The use of 15N stable isotope unequivocally demonstrates that NH3 adsorbed onto biochar can provide a source of N for plants when the biochar-NH3 complex is placed in the soil-plant matrix. Increases in dry matter yield were a consequence of the increased soil N availability under the eBC treatments, as demonstrated by the recovery of 15N isotope in the grass tissues and in the soil itself. Again the eBC1 and eBC2 treatments were most successful at delivering N to the plants. While this study was not designed to compare the efficacy of biochar adsorbed NH3 against other N fertiliser forms, it can be noted that the leaf 15N recovery and leaf N content of the eBC treatments in the current study are of a similar magnitude to other studies that have examined the plant uptake of ruminant urine-N or fertiliser-N deposition to pasture (Clough et al. 1998; Recous et al. 1988).
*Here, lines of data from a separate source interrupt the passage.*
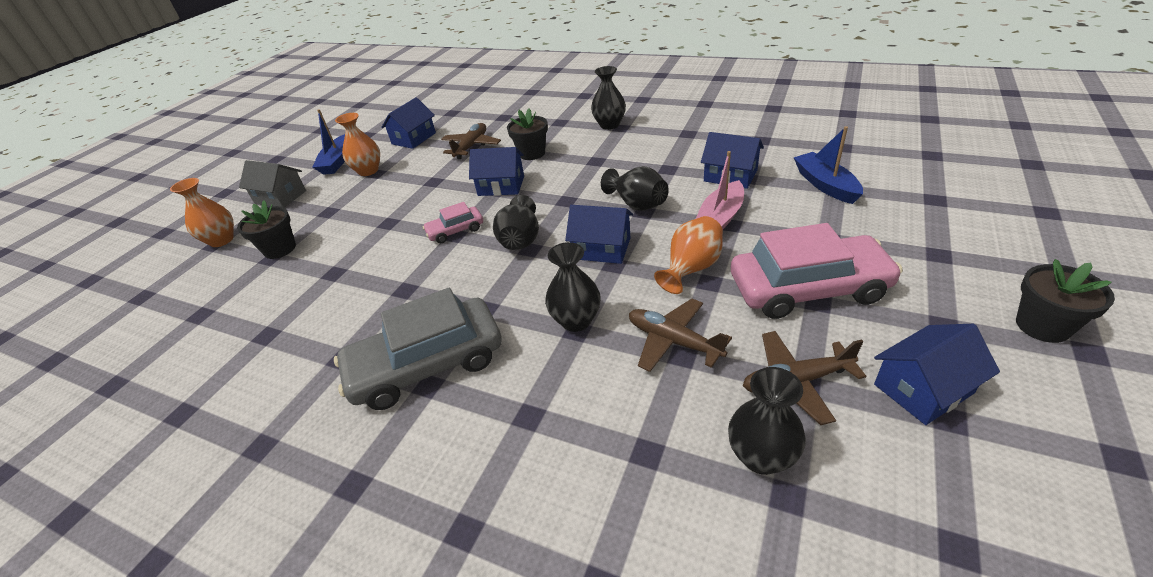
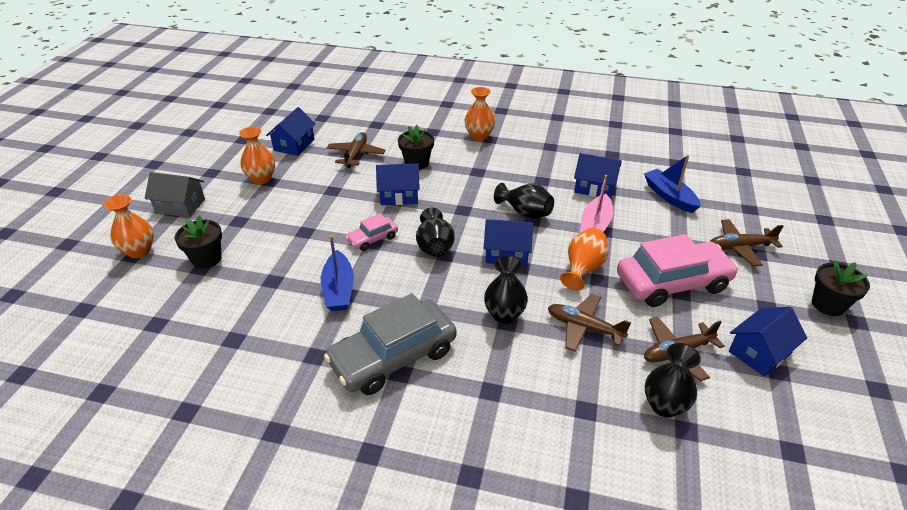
camera: 15 degrees left, 0 degrees up
blue boat [312,109,345,175] -> blue boat moved to [321,235,354,311]
black vase [591,66,626,130] -> orange vase [465,87,495,141]
none -> brown plane [710,219,783,266]

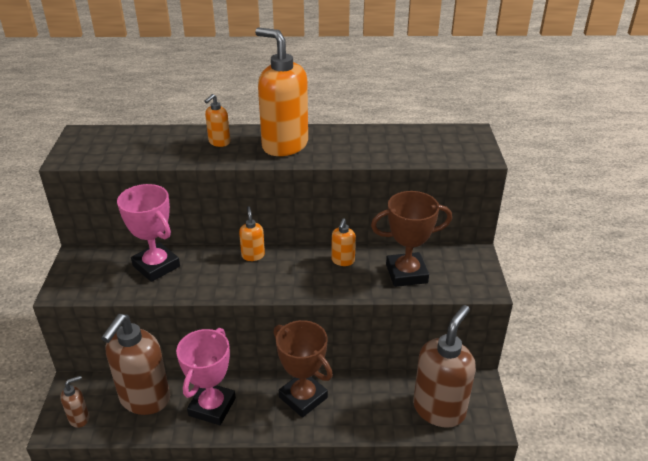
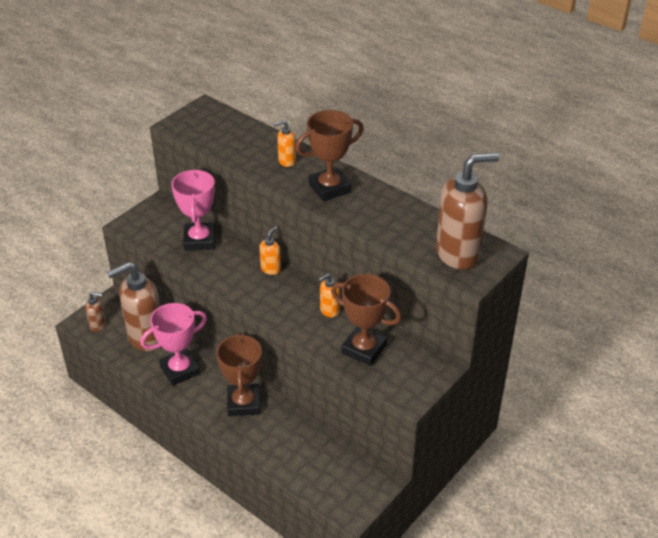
camera: 40 degrees right, 5 degrees up
orange soap dispenser [255,28,308,156] -> brown trophy [295,110,364,201]
brown soap dispenser [413,305,476,428] -> brown soap dispenser moved to [436,153,499,270]

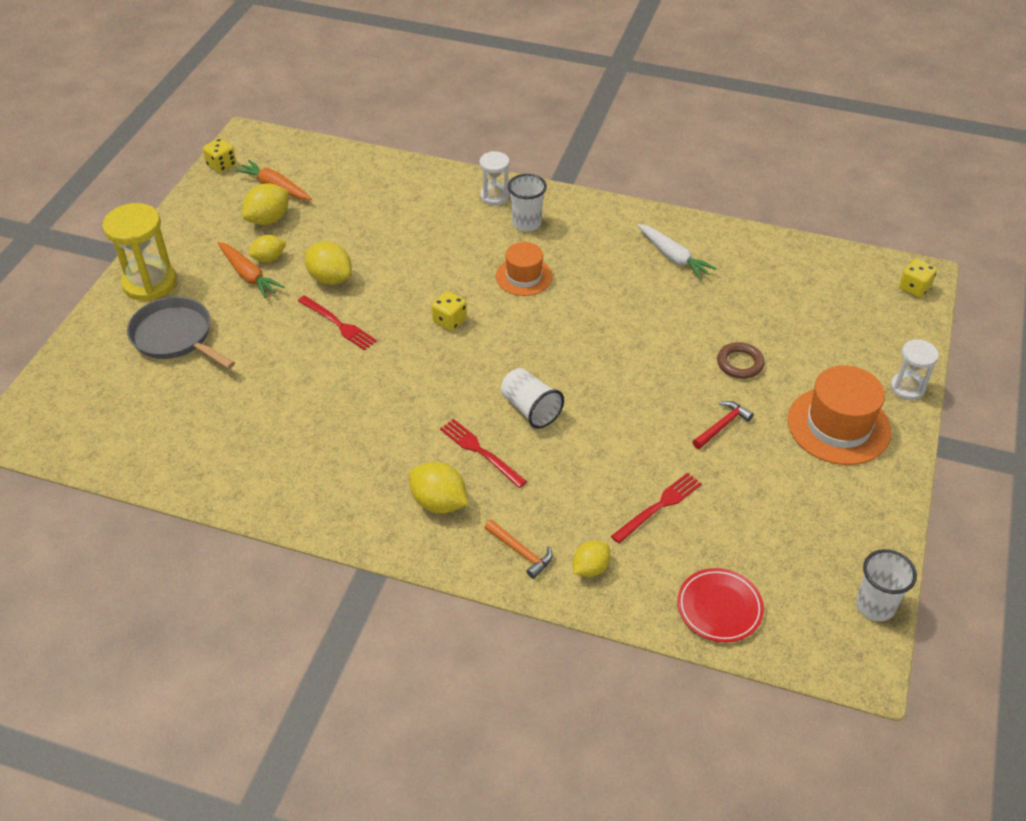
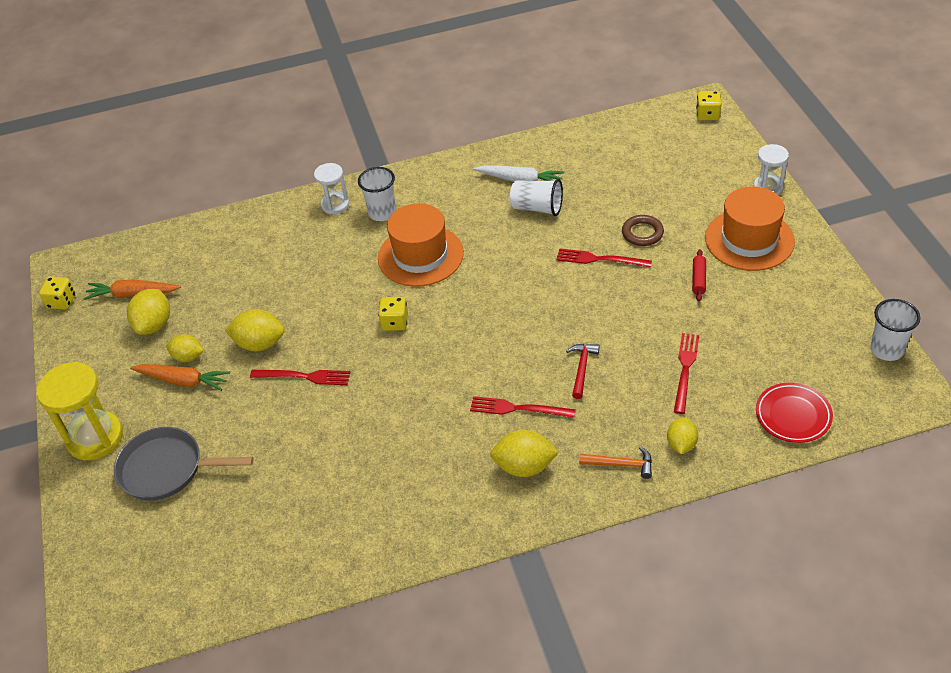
camera: 30 degrees left, 0 degrees up
yellow lemon [249,235,286,262] -> yellow lemon turned 75 degrees clockwise [166,334,204,362]
orange hat [496,242,552,296] -> orange hat [378,203,464,287], size x1.60
white cup [501,368,564,429] -> white cup moved to [510,179,563,216]
red hammer [693,401,754,449] -> red hammer moved to [566,344,600,399]
none -> red fork [556,248,652,268]
none -> red rolling pin [692,249,706,302]

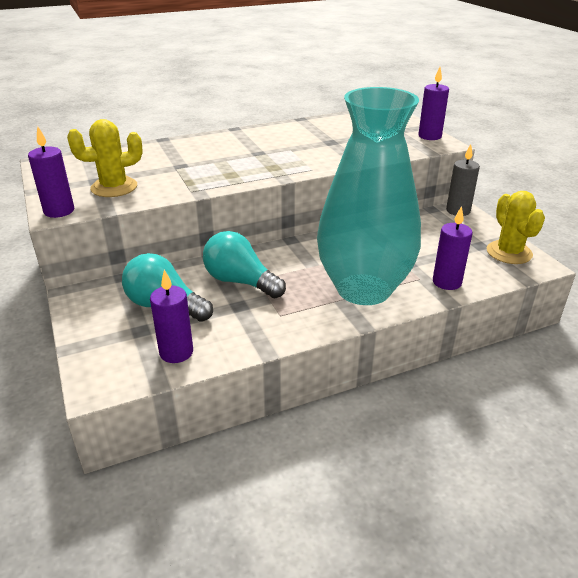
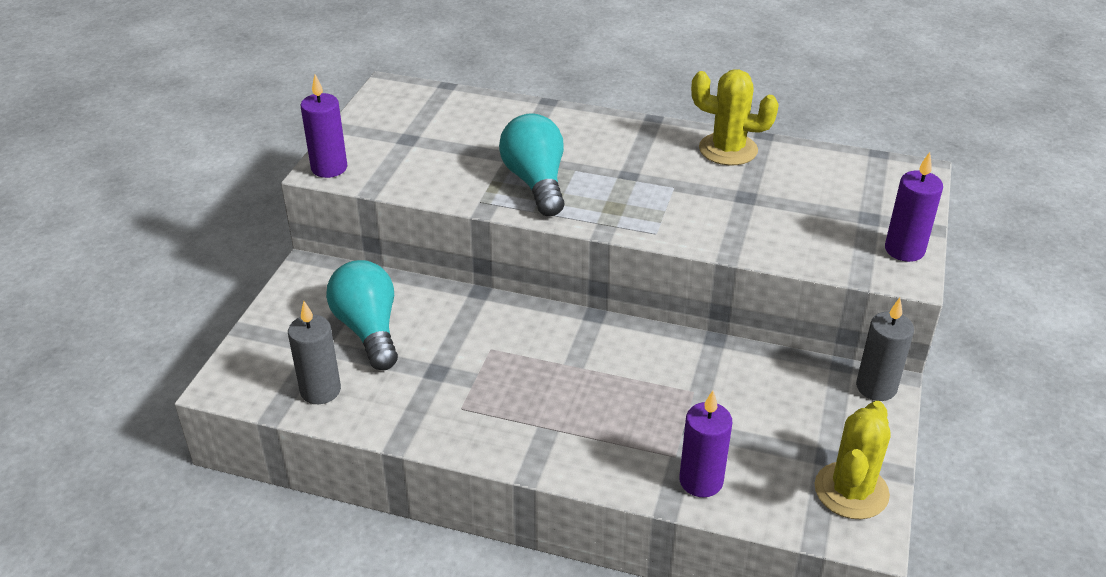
camera: 40 degrees right, 5 degrees up
yellow cactus [67,119,143,197] -> yellow cactus moved to [691,69,779,166]
purple candle [150,270,193,363] -> grey candle [288,301,341,404]
turquoise light bulb [203,231,286,298] -> turquoise light bulb moved to [499,113,564,216]
turquoise vase [317,87,421,305] -> none

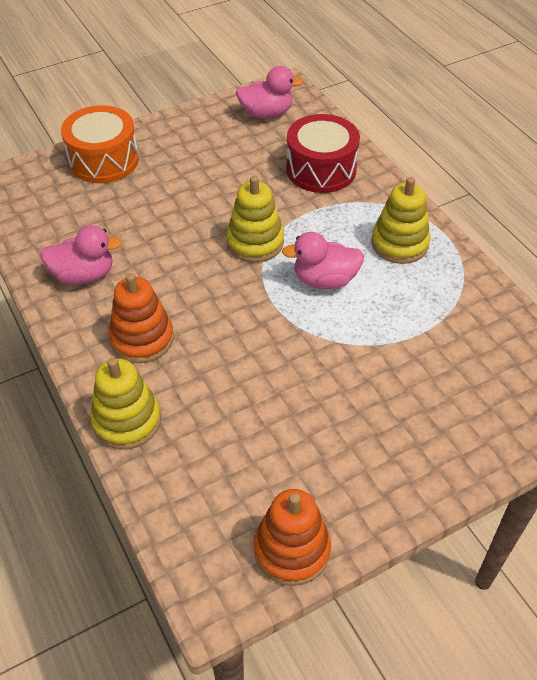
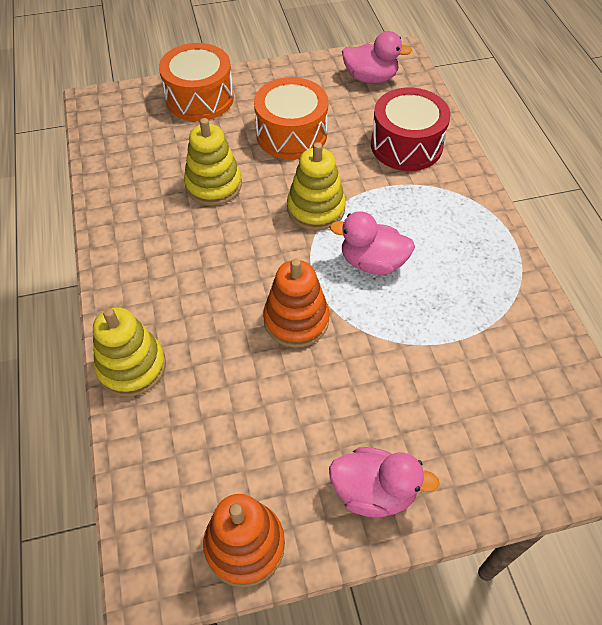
camera: 15 degrees right, 5 degrees up
pink duck [40,225,122,284] -> pink duck moved to [329,447,440,518]
orange stacking toy [109,273,174,363] -> orange stacking toy moved to [263,259,329,348]
yellow stacking toy [371,177,430,264] -> yellow stacking toy moved to [184,118,242,206]
none -> orange drum [254,77,329,160]

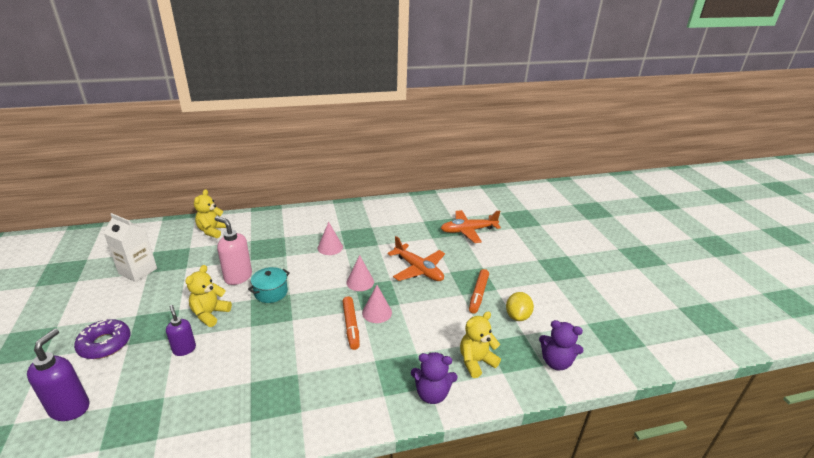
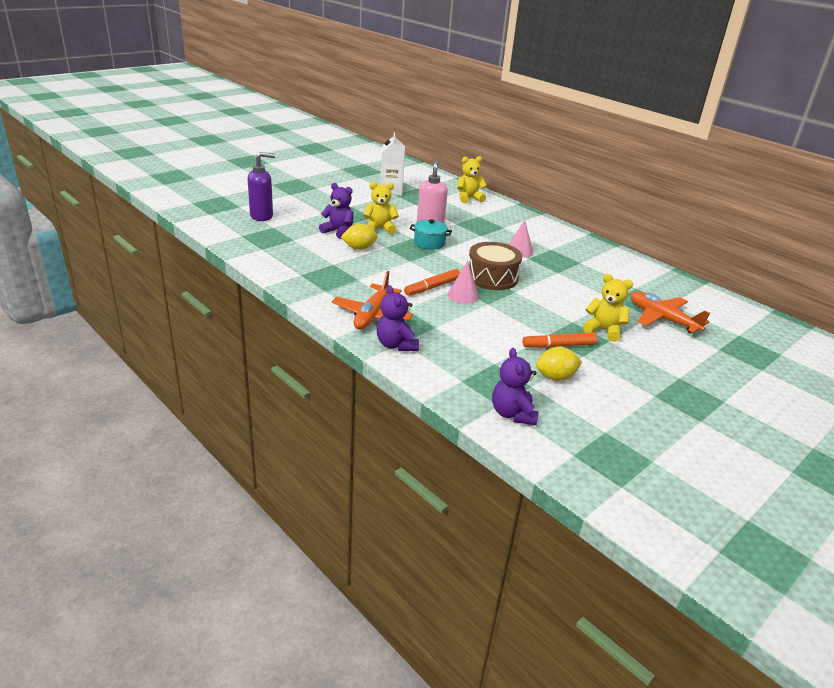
camera: 60 degrees right, 0 degrees up
purple donut [74,319,130,359] -> none
purple soap dispenser [166,305,196,356] -> purple teddy bear [319,183,354,239]
pink cone [346,255,374,291] -> brown drum [469,242,522,290]
orange plane [387,236,445,281] -> orange plane moved to [332,271,413,329]
yellow teddy bear [460,312,501,378] -> yellow teddy bear moved to [583,274,633,342]
none -> yellow lemon [341,224,378,250]

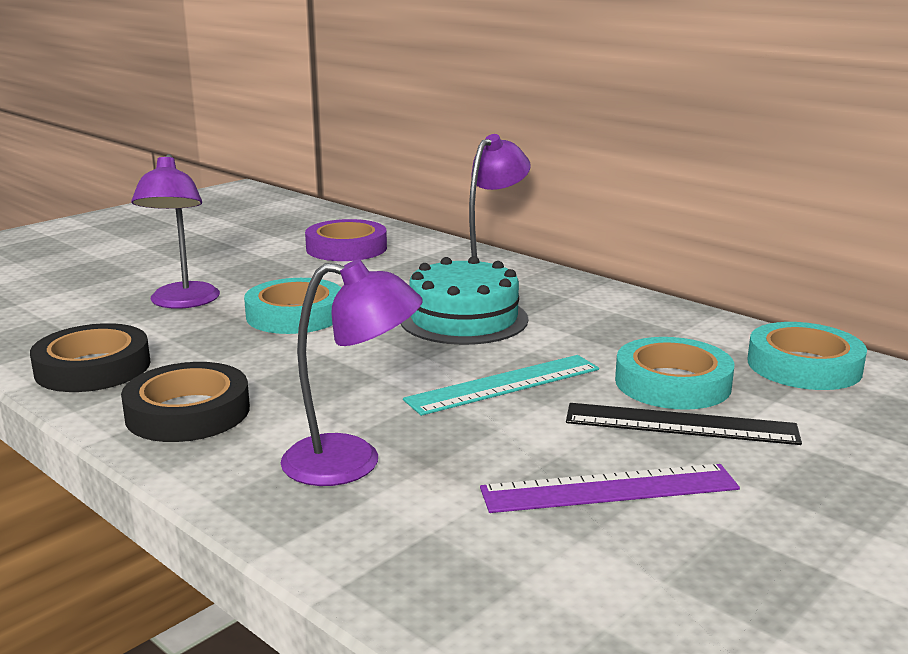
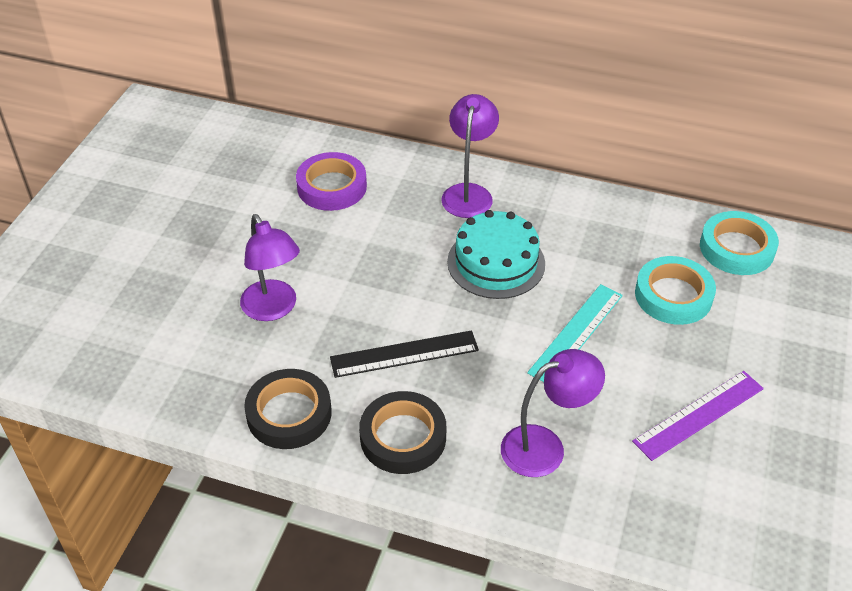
camera: 25 degrees left, 25 degrees up
turquoise tape [244,278,341,334] -> none
black ruler [566,403,802,445] -> black ruler moved to [330,330,479,378]

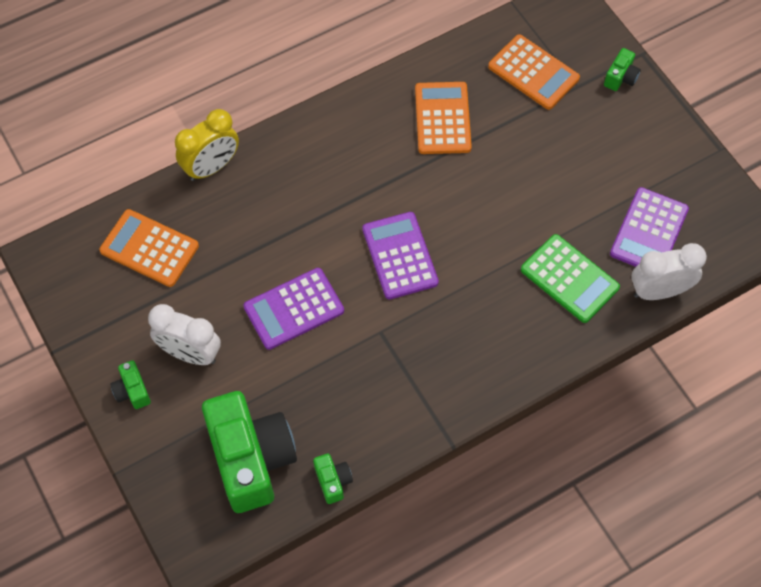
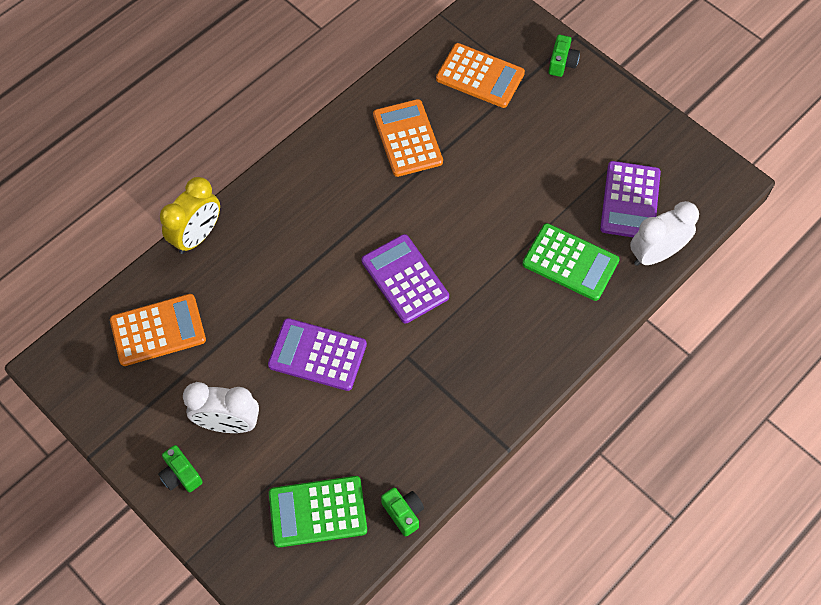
camera: 15 degrees left, 0 degrees up
orange calculator [99,209,199,287] -> orange calculator turned 150 degrees clockwise [110,294,206,366]
green camera [202,391,297,513] -> green calculator [269,476,367,548]
purple calculator [243,268,344,350] -> purple calculator turned 60 degrees clockwise [268,318,367,391]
It is assumed that any 15N unaccounted for was lost via leaching or gaseous emissions.
Another point to note is the fact that the BC materials were not toxic to the plants when added to the soil, since leaf and root yields did not differ between nBC and BC1 to BC4 treatments, despite these being unweathered fresh biochars. Previous work has shown that volatile organic compounds associated with biochar can be deleterious to plant growth (Deenik et al. 2010). Similarly the exposure of the BC materials to NH3 did not create any observable toxic effects on the plant-soil matrix, but rather the reverse with leaf and root dry matter yields increasing by 2–3 and 3 fold, respectively, under eBC treatments. After 25 days in the soil the biochar materials still contained 15N and long-term in-situ trials are now required to further examine the delivery mechanism(s) and efficacy of the biochar-N, resulting from NH3 adsorption, and factors affecting these.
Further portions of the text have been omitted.